The Lifecycle of Fairness Auditing

Fairness is not a one-time check; it is a lifecycle process. It begins with data collection, where we must identify if our training sets are representative of the real world. During the training phase, we might use "in-processing" techniques, such as adding a fairness constraint to the loss function, to penalize the model for making biased predictions. Finally, during the evaluation phase, we use fairness metrics to audit the model's performance on slices of data. If we find that the False Negative Rate is significantly higher for a minority group, we might apply "post-processing" techniques, such as adjusting the decision threshold for that specific group to ensure they are not unfairly denied a service.

Common Pitfalls

"Fairness means the model is 100% accurate." Accuracy is not fairness; a model can be highly accurate but still be biased against a specific group. Fairness requires looking at the distribution of errors, not just the total count of correct predictions.
"Removing protected attributes solves bias." Even if you remove race or gender from the dataset, the model can infer these attributes from "proxy variables" like zip codes or purchasing history. Bias is structural and persists even when explicit labels are deleted.
"There is one 'correct' fairness metric." Fairness is context-dependent, and choosing a metric is a value judgment. You cannot mathematically satisfy all fairness definitions simultaneously, so you must choose the one that best serves the ethical goals of your specific project.
"Fairness is only a data problem." While data quality is crucial, bias can also be introduced by the model architecture, the objective function, or the way the model is deployed. A holistic approach is required, covering the entire pipeline from data collection to post-deployment monitoring.

Sample Code

Python

import numpy as np
from sklearn.metrics import confusion_matrix

# Simulated model outputs: 0=denied, 1=approved
y_true = np.array([1, 0, 1, 1, 0, 1, 0, 0])
y_pred = np.array([1, 0, 1, 0, 0, 1, 1, 0])
groups = np.array([0, 0, 0, 0, 1, 1, 1, 1]) # 0: Group A, 1: Group B

def calculate_tpr(y_true, y_pred, group_mask):
    cm = confusion_matrix(y_true[group_mask], y_pred[group_mask])
    tn, fp, fn, tp = cm.ravel()
    return tp / (tp + fn)

# Calculate TPR for both groups
tpr_a = calculate_tpr(y_true, y_pred, groups == 0)
tpr_b = calculate_tpr(y_true, y_pred, groups == 1)

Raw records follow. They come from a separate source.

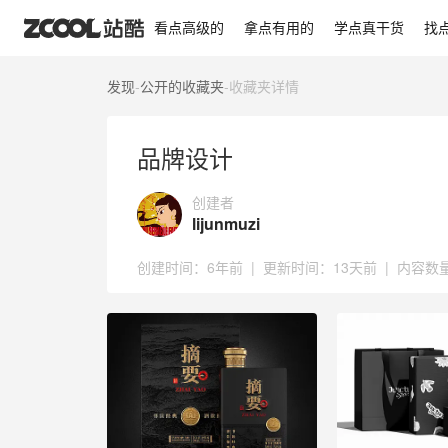
品牌设计
看点高级的
拿点有用的
学点真干货
找
发现
-
公开的收藏夹
-
收藏夹详情
品牌设计
创建者
lijunmuzi
创建时间：
6年前
|
更新时间：
13天前
|
内容数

print(f"TPR Group A: {tpr_a:.2f}, TPR Group B: {tpr_b:.2f}")
# Output: TPR Group A: 0.67, TPR Group B: 0.50
# Interpretation: The model is less accurate at identifying positive cases for Group B.

Key Terms

Protected Attribute

A characteristic of an individual, such as race, gender, age, or disability status, that is protected by law or ethical standards from being used as a basis for discrimination. In ML, these are the variables we monitor to ensure the model does not produce disparate outcomes.

Disparate Impact

A situation where a model’s outcomes disproportionately affect one group more negatively than another, even if the model does not explicitly use protected attributes. This is often measured by comparing the selection rates between a privileged group and an unprivileged group.

Calibration

A property of a model where the predicted probability of an outcome matches the actual observed frequency of that outcome. If a model predicts a 70% chance of loan default, a calibrated model will see 70 out of 100 such individuals actually default.

Equalized Odds

A fairness criterion requiring that both the True Positive Rate and the False Positive Rate are equal across all demographic groups. This ensures that the model is equally accurate at identifying positive and negative instances for everyone, regardless of their protected attribute.

Demographic Parity

A condition where the probability of a positive outcome is the same for all groups, regardless of their actual underlying distribution in the data. This metric focuses on the final output rather than the accuracy of the prediction relative to the ground truth.

Bias Mitigation

The process of applying algorithmic or data-centric techniques to reduce or eliminate fairness disparities. This can occur at the pre-processing stage (data cleaning), in-processing (changing the objective function), or post-processing (adjusting decision thresholds).